Stravinsky's major instrumental works after the Septet were the Movements for piano and orchestra (1959) and the Variations for orchestra (1964), both of which were interpreted in ballets by Balanchine that could disarm any candid critic of the music. Both were "major" despite a brevity worthy of Webern—the Movements about 10 minutes, the Variations less than 5. Balanchine simply had the Variations played three times, with the threefold dance accumulating power.
Stravinsky died on April 6, 1971, in New York City. He was buried with pomp in Venice.
Assessments of the Composer
The poet Herbert Read declared in 1962 that Stravinsky was "the most representative artist of our own 20th century." The critic François Michel a year earlier gave a reason for calling him "the greatest musician of our epoch"—he was "the only one who could transform its characteristic defects, which he took upon himself, into ways of seeing the truths of all time." The publisher Ernst Roth in 1967 went further, hailing Stravinsky as "the most prophetic of all men of our time. His life is like a symbol of future mankind."
That same year Stravinsky characteristically made fun of "the natural desire to cling to an old man in hopes that he can point the road to the future. What is needed, of course, is simply any road that offers enough mileage and a good enough safety record. And my road … will soon become a detour, I realize … but I hardly mind that. Detours are often pleasant to travel, far more so than those super-turnpikes on which the traffic has yet to discover that the race is not always to the swift."

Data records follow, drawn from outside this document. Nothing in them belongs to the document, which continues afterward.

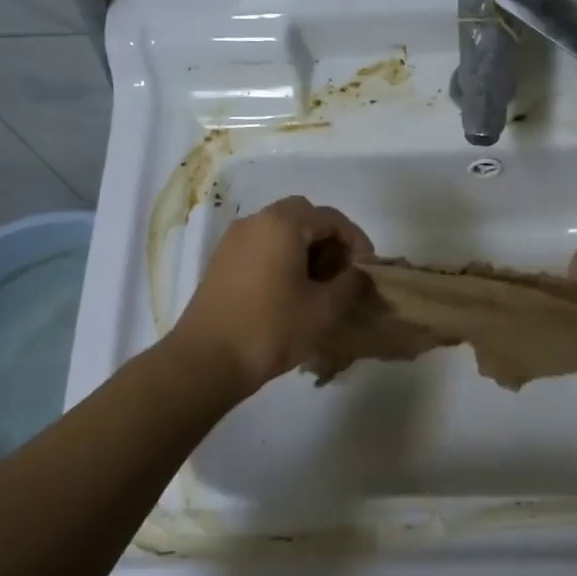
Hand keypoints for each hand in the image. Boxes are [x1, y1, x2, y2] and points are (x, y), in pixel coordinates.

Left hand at [168, 196, 374, 394]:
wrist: (207, 359)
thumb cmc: (272, 328)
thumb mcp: (324, 309)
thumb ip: (350, 283)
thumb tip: (359, 273)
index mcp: (283, 223)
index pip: (331, 218)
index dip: (357, 240)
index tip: (369, 268)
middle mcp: (256, 221)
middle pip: (303, 216)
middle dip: (329, 238)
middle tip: (343, 270)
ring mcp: (233, 240)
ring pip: (280, 229)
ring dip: (305, 247)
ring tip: (320, 283)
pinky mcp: (221, 261)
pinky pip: (261, 245)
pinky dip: (282, 256)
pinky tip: (291, 289)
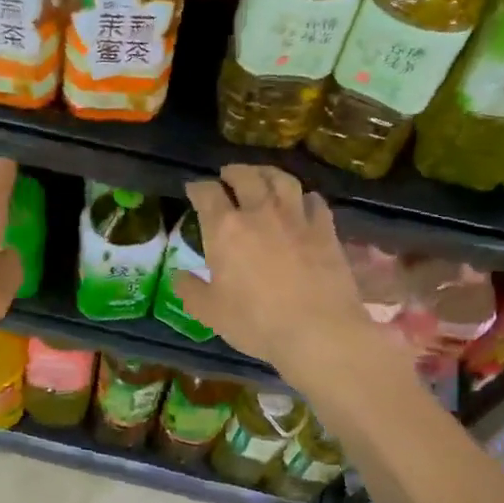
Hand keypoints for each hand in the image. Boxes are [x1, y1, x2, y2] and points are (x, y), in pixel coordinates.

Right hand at [175, 165, 373, 379]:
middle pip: (246, 176)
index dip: (198, 188)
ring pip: (282, 180)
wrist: (318, 331)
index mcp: (225, 229)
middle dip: (232, 172)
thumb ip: (190, 291)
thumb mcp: (210, 313)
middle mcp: (260, 212)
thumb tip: (178, 276)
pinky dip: (304, 197)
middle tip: (227, 175)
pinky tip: (303, 202)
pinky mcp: (325, 229)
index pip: (207, 193)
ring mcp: (296, 217)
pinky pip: (314, 201)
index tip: (194, 189)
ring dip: (268, 173)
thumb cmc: (256, 323)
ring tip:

Further Reading on Igor Fedorovich Stravinsky
With his Autobiography (1936), Stravinsky became an important writer on music. His Poetics of Music (1942; translated by Arthur Knodel and Ingolf Dahl, 1947) is his most systematic literary work, unique among discussions of music for its authority and scope. But these books, he said later, were "much less like me, in all my faults, than my conversations," which he compiled in collaboration with Robert Craft in a series of volumes: Conversations (1959), Memories and Commentaries (1960), Expositions and Developments (1962), Dialogues and a Diary (1963), Themes and Episodes (1966), and Retrospectives and Conclusions (1969).
The most comprehensive collection of facts about his life and all his works is Eric W. White, Stravinsky (1966). Other studies include Heinrich Strobel, Stravinsky: Classic Humanist (1955); Roman Vlad, Stravinsky (trans. 1960; repr. 1968); and Robert Siohan, Stravinsky (1969).